*AIM OF THE TASK*
Set out the lines below as a numbered list, skipping the blank lines and leaving out the pictures.

- - - -

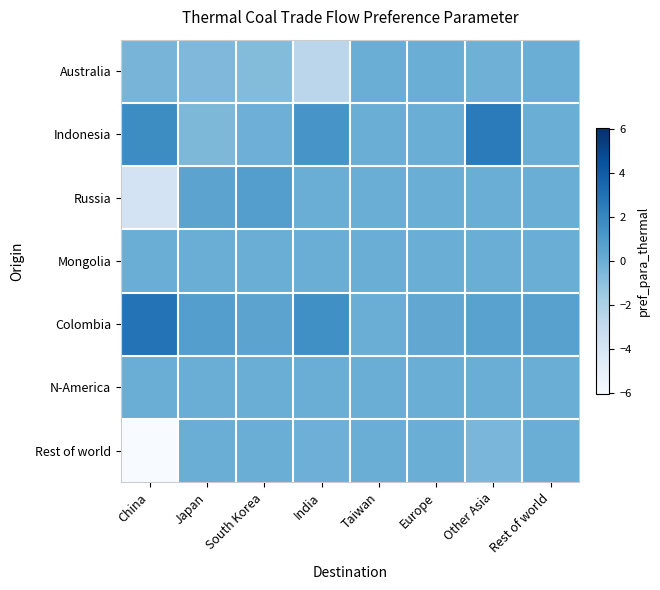

How many categories are shown in the chart?

8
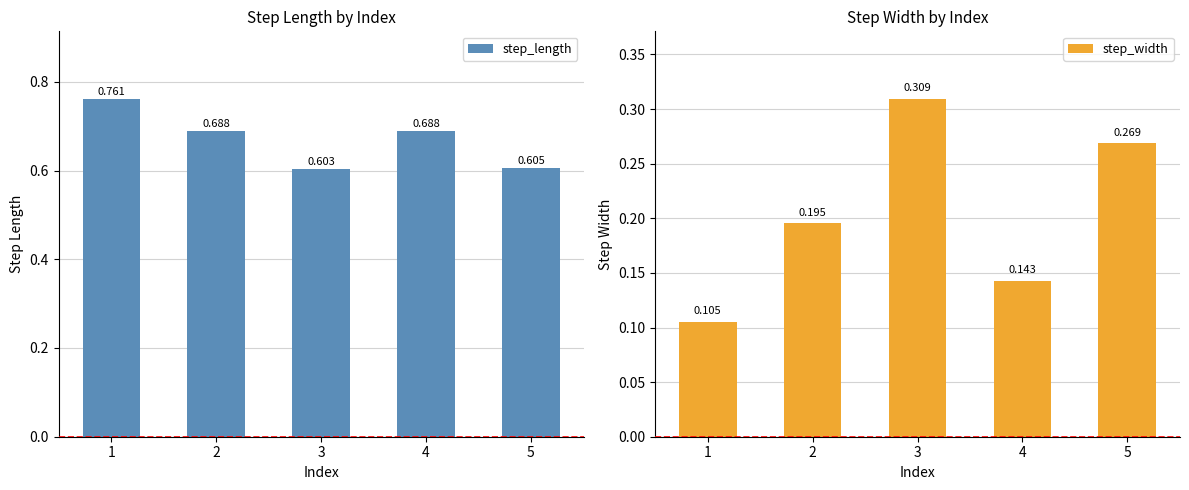

At which label does step_width reach its minimum?

1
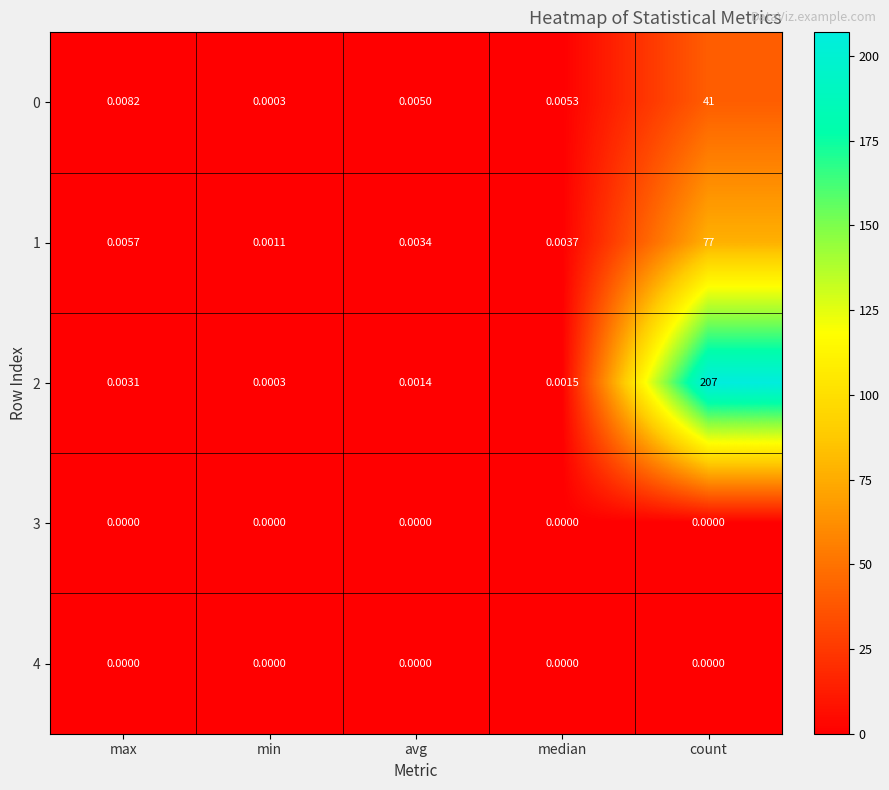

Is the value of 1 at count greater than the value of 4 at max?

Yes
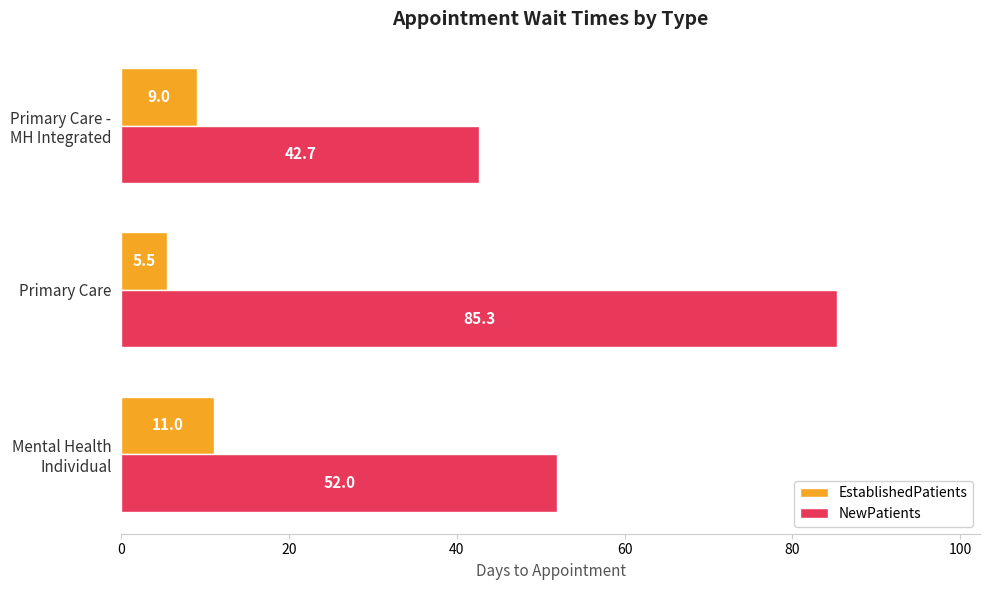

At how many categories does at least one series exceed 22?

3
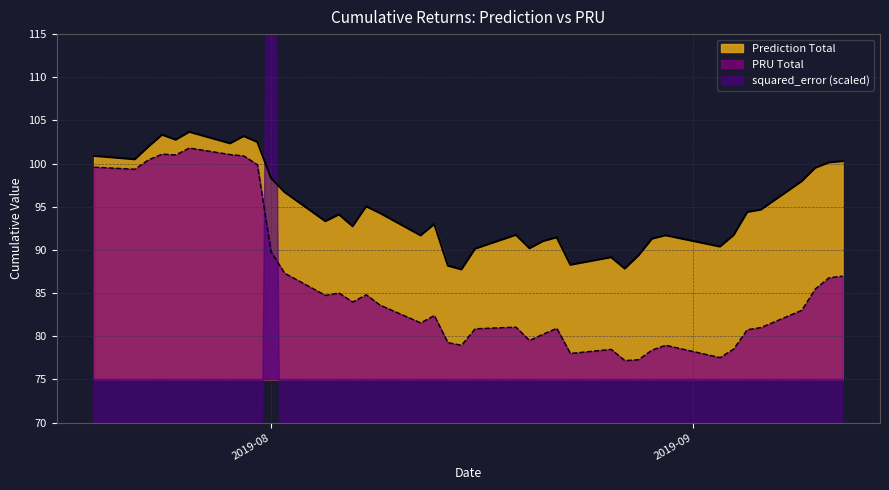

How many interior local valleys does the Prediction Total series have?

11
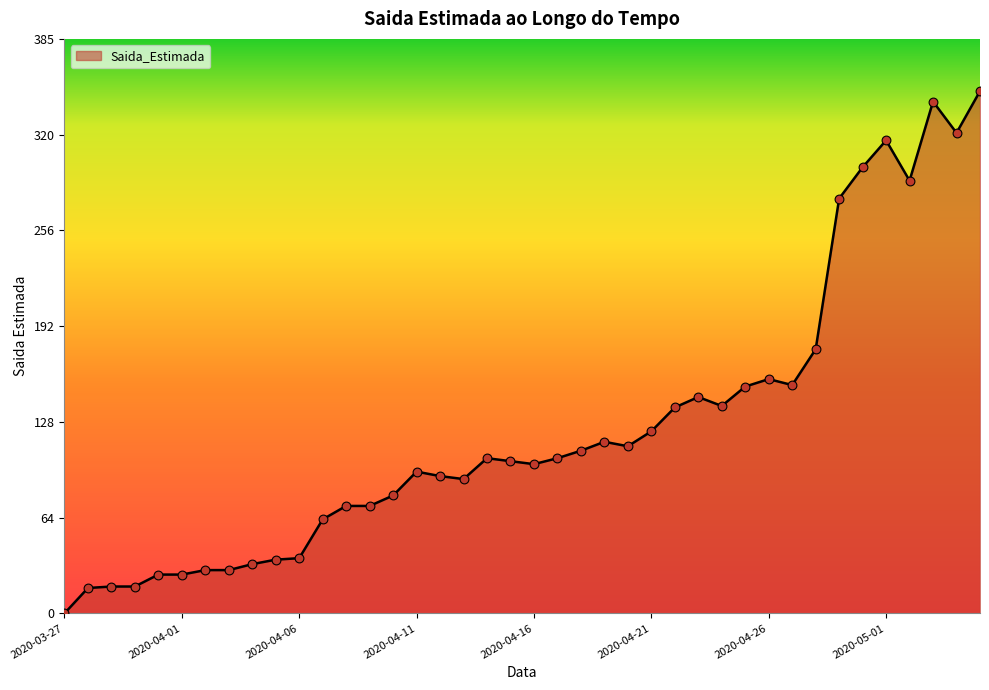

What is the difference between the maximum and minimum values?

350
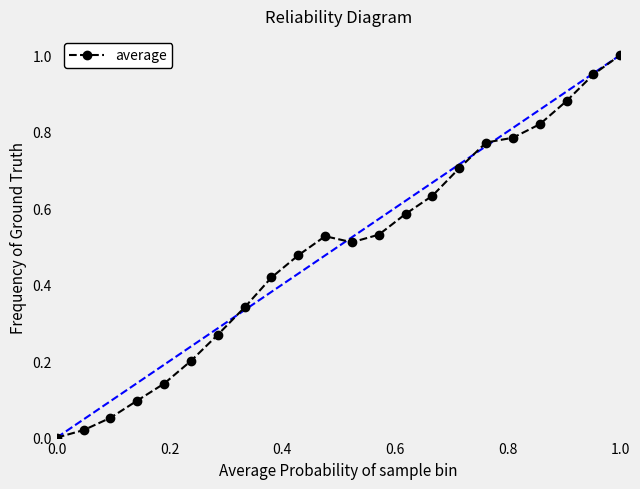

What is the sum of all values?

10.7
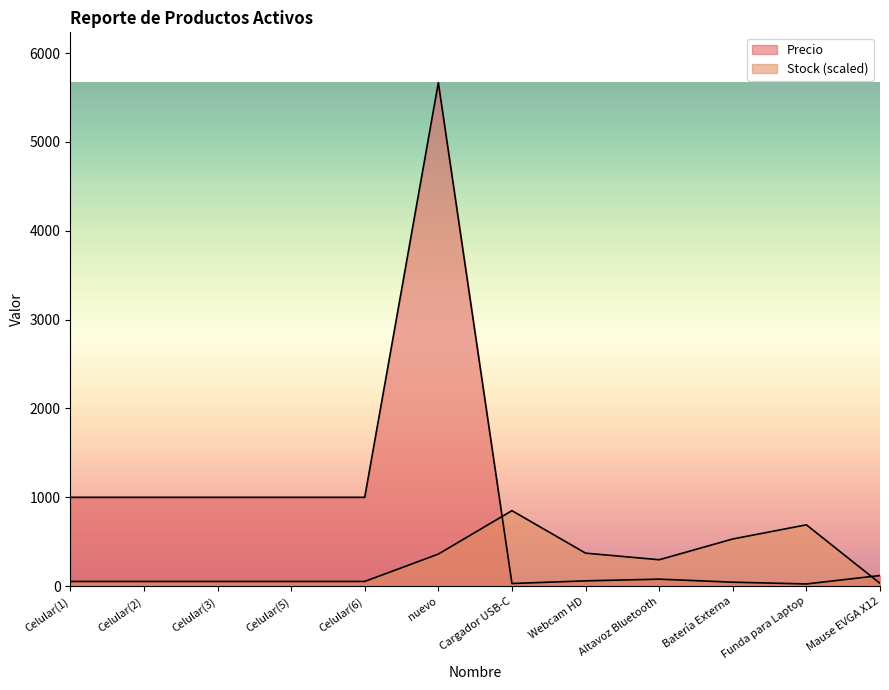

Is it true that Precio equals 16.2 at Batería Externa?

False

- - - -

*EXERCISE RESPONSE*
1. How many categories are shown in the chart?
2. 8
3. At which label does step_width reach its minimum?
4. 1
5. Is the value of 1 at count greater than the value of 4 at max?
6. Yes
7. At how many categories does at least one series exceed 22?
8. 3
9. How many interior local valleys does the Prediction Total series have?
10. 11
11. What is the difference between the maximum and minimum values?
12. 350
13. What is the sum of all values?
14. 10.7
15. Is it true that Precio equals 16.2 at Batería Externa?
16. False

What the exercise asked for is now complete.